Create other configuration directories:
mkdir /etc/nginx/{conf.d,includes,sites-enabled}
Add the following files to the includes directory:
vim /etc/nginx/includes/php_params
gzip off;
fastcgi_pass unix:/var/run/fcgiwrap.socket;
fastcgi_index index.cgi;
#
fastcgi_param SCRIPT_FILENAME $document_root$fastcgi_script_name;
fastcgi_param QUERY_STRING $query_string;
fastcgi_param REQUEST_METHOD $request_method;
fastcgi_param CONTENT_TYPE $content_type;
fastcgi_param CONTENT_LENGTH $content_length;
#
fastcgi_param SCRIPT_NAME $fastcgi_script_name;
fastcgi_param REQUEST_URI $request_uri;
fastcgi_param DOCUMENT_URI $document_uri;
fastcgi_param DOCUMENT_ROOT $document_root;
fastcgi_param SERVER_PROTOCOL $server_protocol;
fastcgi_param HTTPS $https if_not_empty;
#
fastcgi_param GATEWAY_INTERFACE CGI/1.1;
fastcgi_param SERVER_SOFTWARE nginx/$nginx_version;
#
fastcgi_param REMOTE_ADDR $remote_addr;
fastcgi_param REMOTE_PORT $remote_port;
fastcgi_param SERVER_ADDR $server_addr;
fastcgi_param SERVER_PORT $server_port;
fastcgi_param SERVER_NAME $server_name;
#
# PHP only, required if PHP was built with --enable-force-cgi-redirect
fastcgi_param REDIRECT_STATUS 200;
vim /etc/nginx/includes/cgi_params
fastcgi_pass 127.0.0.1:9000;
fastcgi_index index.php;
#
fastcgi_param SCRIPT_FILENAME $document_root$fastcgi_script_name;
fastcgi_param QUERY_STRING $query_string;
fastcgi_param REQUEST_METHOD $request_method;
fastcgi_param CONTENT_TYPE $content_type;
fastcgi_param CONTENT_LENGTH $content_length;
#
fastcgi_param SCRIPT_NAME $fastcgi_script_name;
fastcgi_param REQUEST_URI $request_uri;
fastcgi_param DOCUMENT_URI $document_uri;
fastcgi_param DOCUMENT_ROOT $document_root;
fastcgi_param SERVER_PROTOCOL $server_protocol;
fastcgi_param HTTPS $https if_not_empty;
#
fastcgi_param GATEWAY_INTERFACE CGI/1.1;
fastcgi_param SERVER_SOFTWARE nginx/$nginx_version;
#
fastcgi_param REMOTE_ADDR $remote_addr;
fastcgi_param REMOTE_PORT $remote_port;
fastcgi_param SERVER_ADDR $server_addr;
fastcgi_param SERVER_PORT $server_port;
fastcgi_param SERVER_NAME $server_name;
#
# PHP only, required if PHP was built with --enable-force-cgi-redirect
fastcgi_param REDIRECT_STATUS 200;
VIRTUAL HOSTS
Now let’s configure a virtual host. In this tutorial, I use example.com as the domain name.

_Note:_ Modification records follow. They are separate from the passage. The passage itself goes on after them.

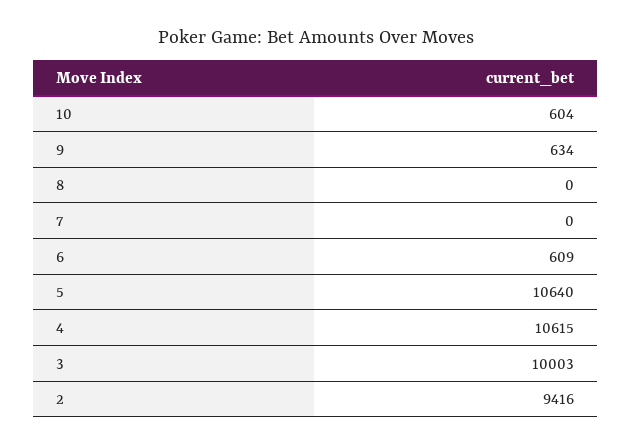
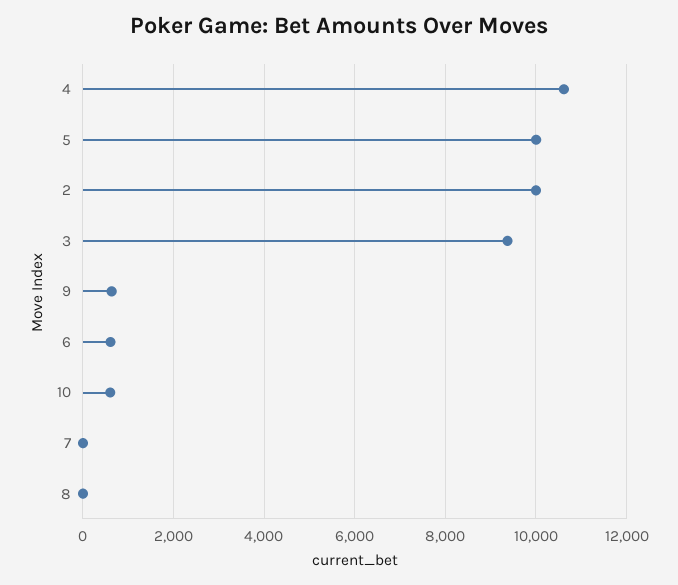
  {
    "10": 604,
    "9": 634,
    "8": 0,
    "7": 0,
    "6": 609,
-   "5": 10640,
+   "5": 10000,
    "4": 10615,
-   "3": 10003,
+   "3": 9400,
-   "2": 9416
+   "2": 10000
  }

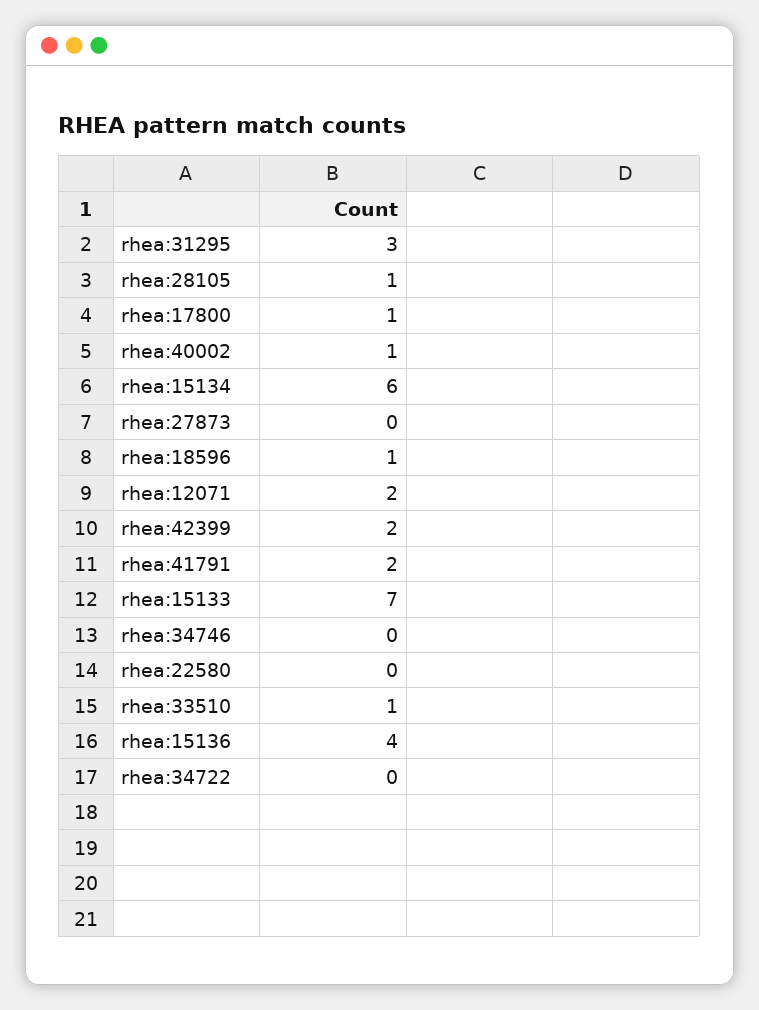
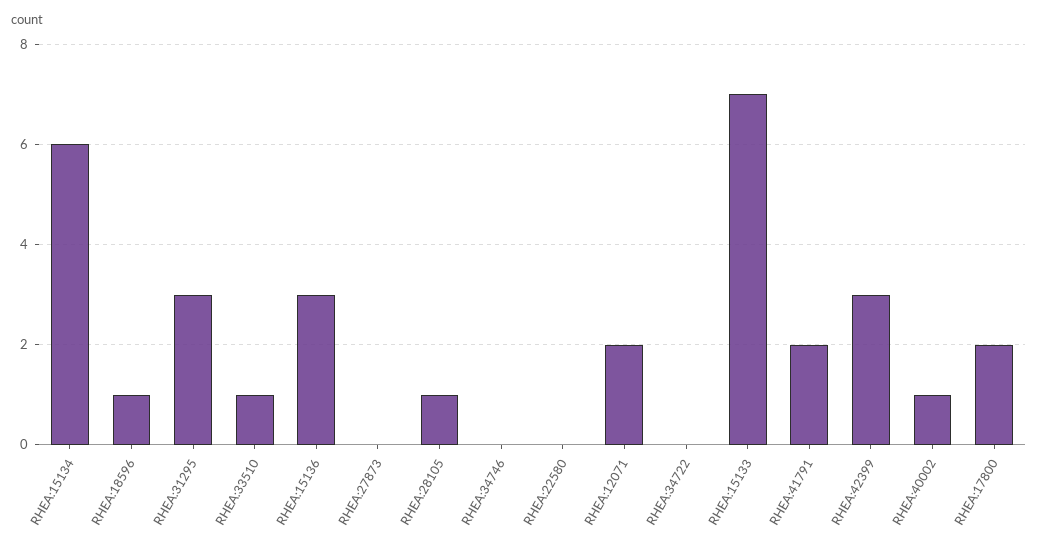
  {
    "rhea:31295": 3,
    "rhea:28105": 1,
-   "rhea:17800": 1,
+   "rhea:17800": 2,
    "rhea:40002": 1,
    "rhea:15134": 6,
    "rhea:27873": 0,
    "rhea:18596": 1,
    "rhea:12071": 2,
-   "rhea:42399": 2,
+   "rhea:42399": 3,
    "rhea:41791": 2,
    "rhea:15133": 7,
    "rhea:34746": 0,
    "rhea:22580": 0,
    "rhea:33510": 1,
-   "rhea:15136": 4,
+   "rhea:15136": 3,
    "rhea:34722": 0
  }

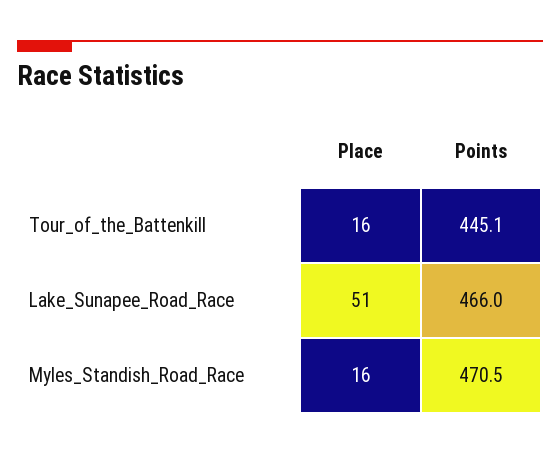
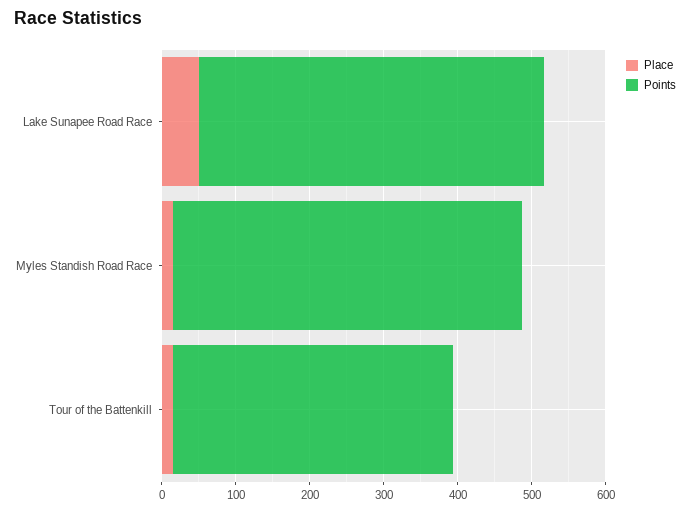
  {
    "Place": {
      "Tour_of_the_Battenkill": 16,
      "Lake_Sunapee_Road_Race": 51,
      "Myles_Standish_Road_Race": 16
    },
    "Points": {
-     "Tour_of_the_Battenkill": 445.1,
+     "Tour_of_the_Battenkill": 380,
      "Lake_Sunapee_Road_Race": 466,
      "Myles_Standish_Road_Race": 470.5
    }
  }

vim /etc/nginx/sites-enabled/example.com
server {
listen 80;
#
server_name zikusooka.com www.zikusooka.com;
root html/vhost.example;
index index.html index.htm index.php;
#
location / {
}
#
location ~ \.php$ {
include includes/php_params;
}
#
location ~* \.(cgi|chi)$ {
include includes/cgi_params;
}
}
WEB CONTENT
Add an index file to the main server’s root directory, for example:
vim /usr/share/nginx/html/index.html
Add the following and save (This is just for testing, any HTML web page should work):
<HTML>
<B>Hello World. Welcome to my Nginx web server!</B>
<HTML>
Create the document root directory for your virtual host:
mkdir /usr/share/nginx/html/example.com
Add your document root in the above created directory. For Example create a file named index.php.

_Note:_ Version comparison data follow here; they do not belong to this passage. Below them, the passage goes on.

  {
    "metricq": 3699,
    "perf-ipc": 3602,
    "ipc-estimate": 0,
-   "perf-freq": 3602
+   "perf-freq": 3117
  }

vim /usr/share/nginx/html/example.com/index.php
Add the following and save (This is just to test php, so any simple php page should work):
<?
phpinfo();
?>
TESTING
Finally, restart nginx web server:
systemctl start nginx
If all goes well, you should now be able to browse html, php, and cgi pages on your server. You can then proceed to installing your WordPress or other content management system.